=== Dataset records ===
<<<<

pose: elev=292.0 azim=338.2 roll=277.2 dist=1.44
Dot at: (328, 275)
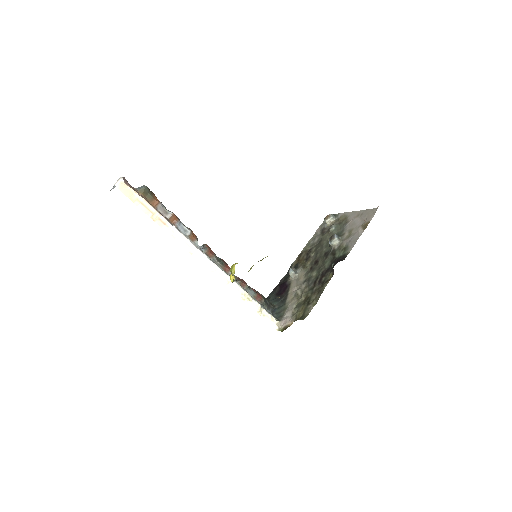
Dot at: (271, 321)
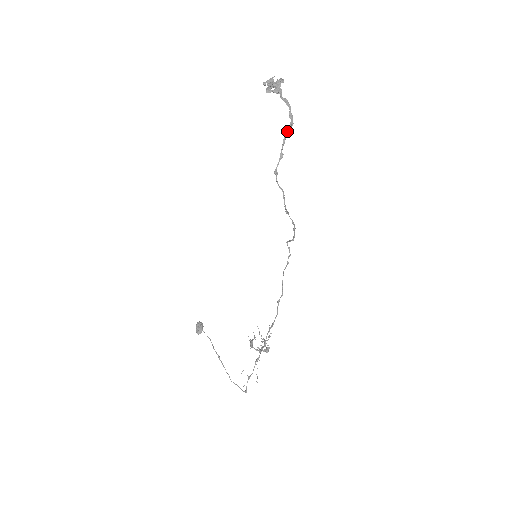
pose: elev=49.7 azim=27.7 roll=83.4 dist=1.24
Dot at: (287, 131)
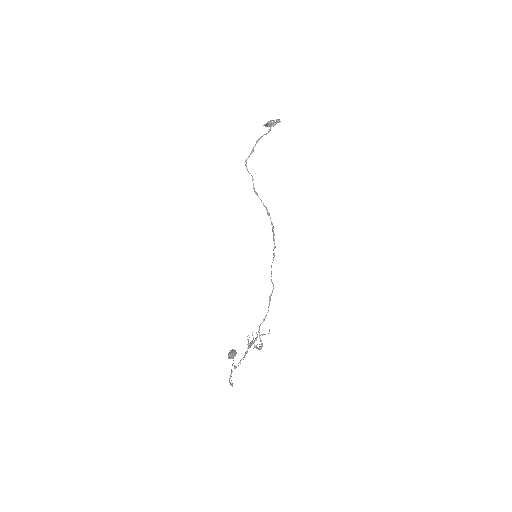
Dot at: (261, 137)
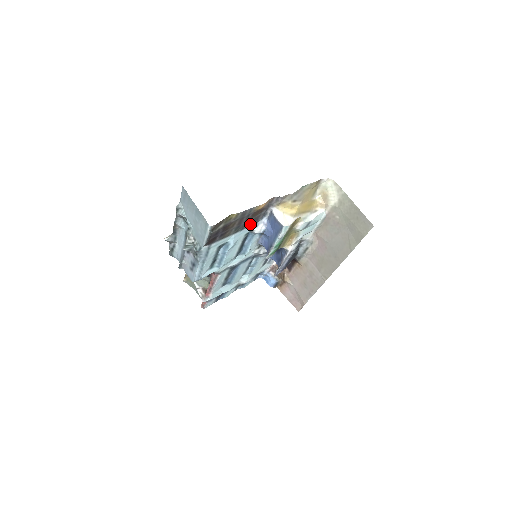
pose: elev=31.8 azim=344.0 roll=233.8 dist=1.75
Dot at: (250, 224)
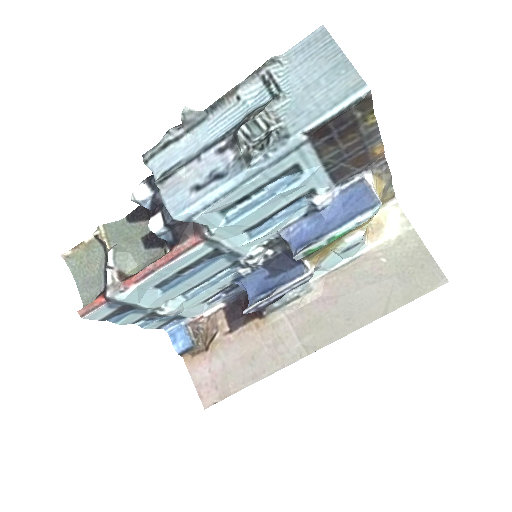
Dot at: (334, 174)
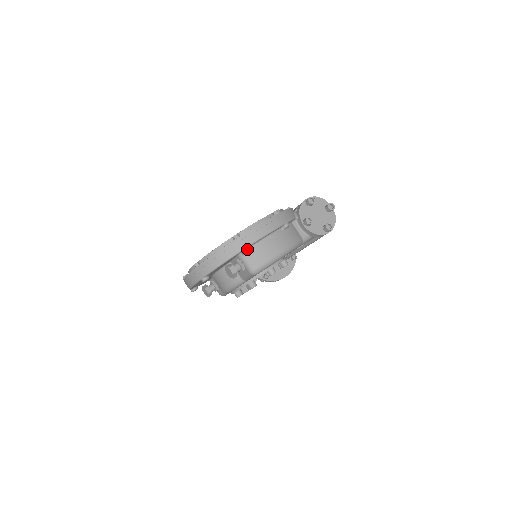
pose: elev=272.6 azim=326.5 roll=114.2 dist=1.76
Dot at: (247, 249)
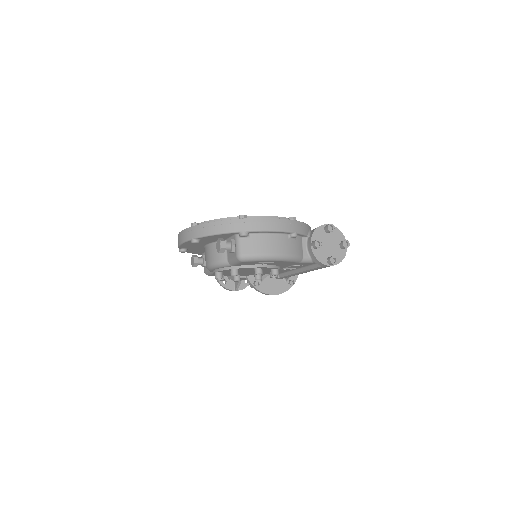
Dot at: (246, 233)
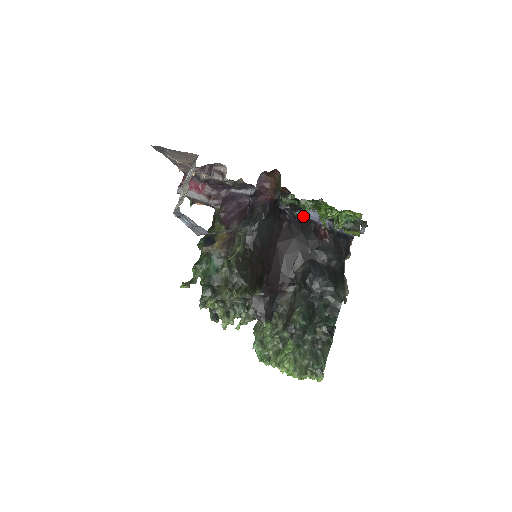
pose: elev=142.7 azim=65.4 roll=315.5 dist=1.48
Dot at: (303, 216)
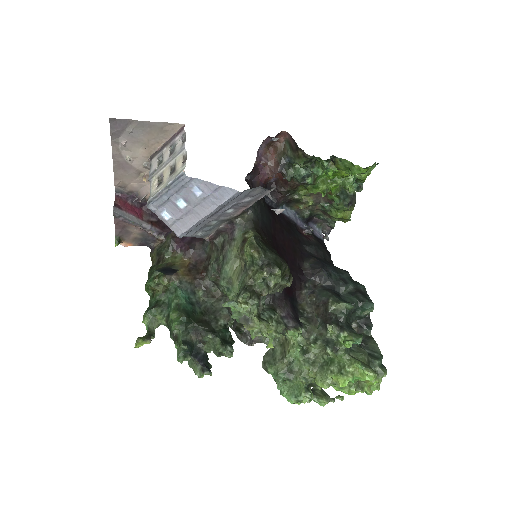
Dot at: (284, 214)
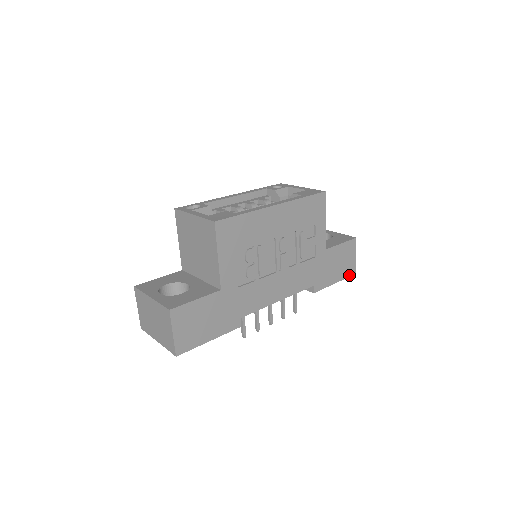
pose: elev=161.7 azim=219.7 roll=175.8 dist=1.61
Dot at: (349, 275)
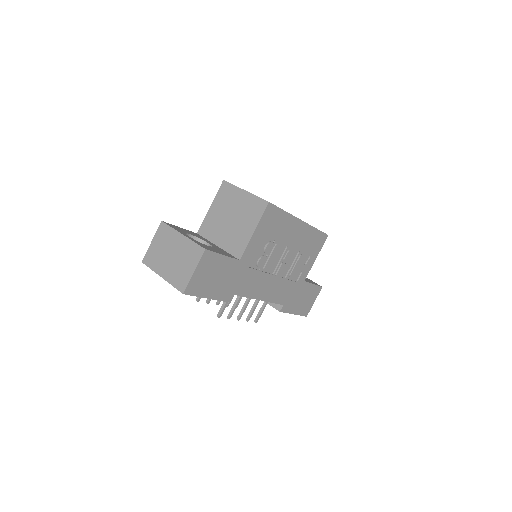
Dot at: (303, 314)
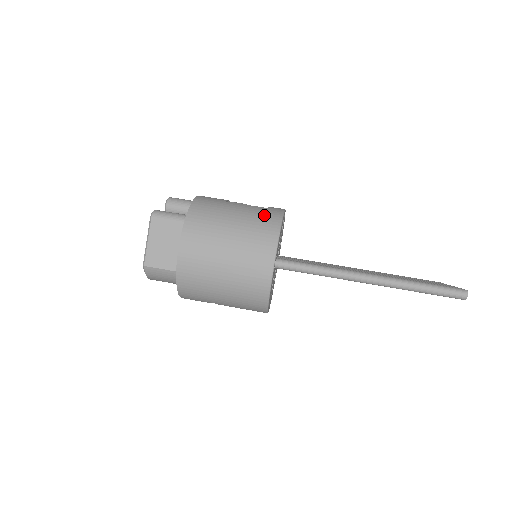
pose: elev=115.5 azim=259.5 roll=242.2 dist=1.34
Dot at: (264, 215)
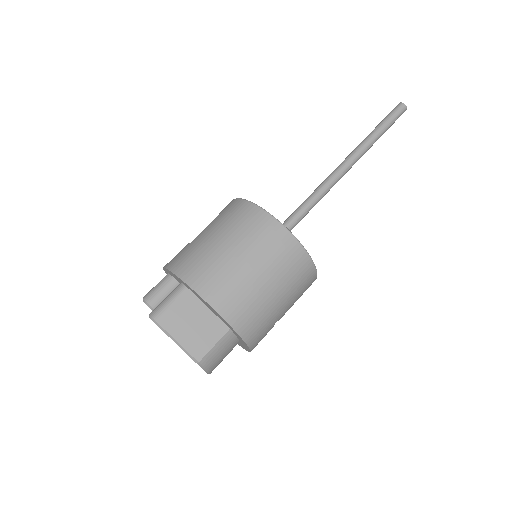
Dot at: (231, 213)
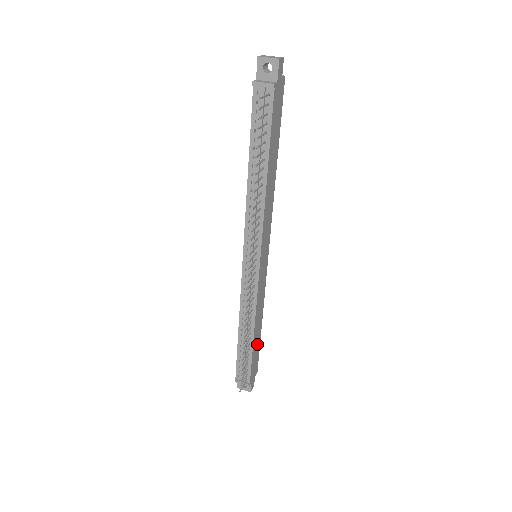
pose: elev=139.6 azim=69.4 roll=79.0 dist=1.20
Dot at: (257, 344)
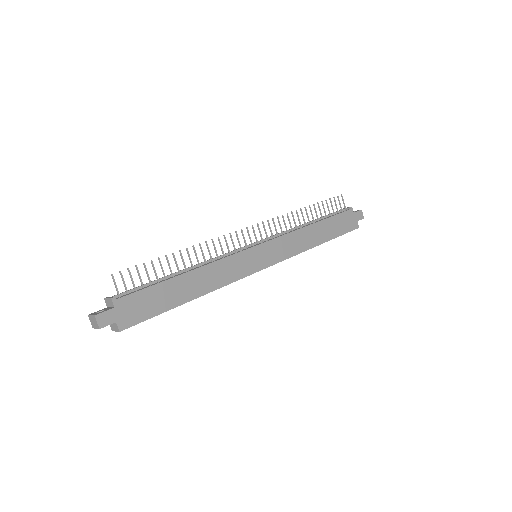
Dot at: (168, 298)
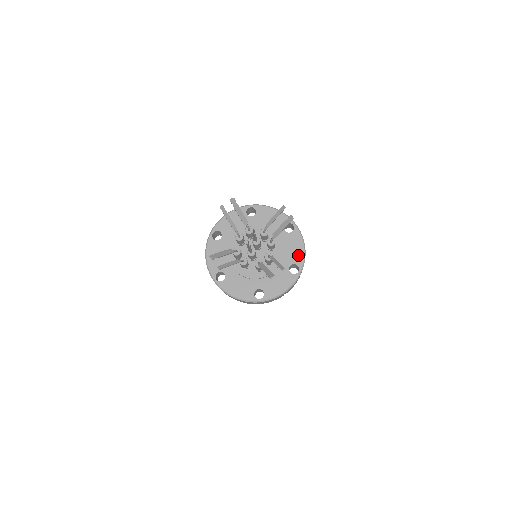
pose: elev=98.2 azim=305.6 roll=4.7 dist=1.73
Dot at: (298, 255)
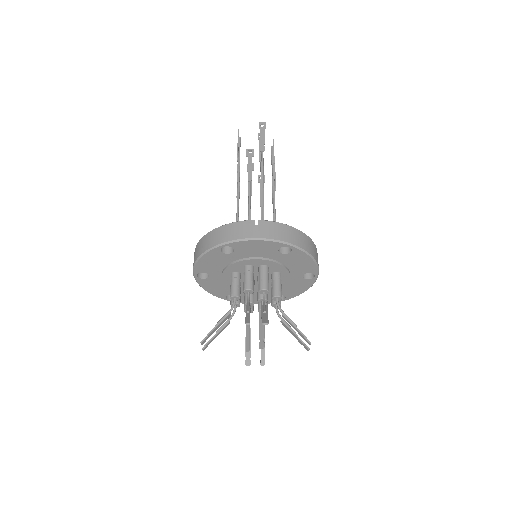
Dot at: (294, 293)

>>>>

Collect every line of the items above that contains the word "pose", treating uppercase and lowercase letters as different.

pose: elev=292.0 azim=338.2 roll=277.2 dist=1.44
pose: elev=49.7 azim=27.7 roll=83.4 dist=1.24
pose: elev=31.8 azim=344.0 roll=233.8 dist=1.75
pose: elev=272.6 azim=326.5 roll=114.2 dist=1.76
pose: elev=142.7 azim=65.4 roll=315.5 dist=1.48
pose: elev=161.7 azim=219.7 roll=175.8 dist=1.61
pose: elev=115.5 azim=259.5 roll=242.2 dist=1.34
pose: elev=139.6 azim=69.4 roll=79.0 dist=1.20
pose: elev=98.2 azim=305.6 roll=4.7 dist=1.73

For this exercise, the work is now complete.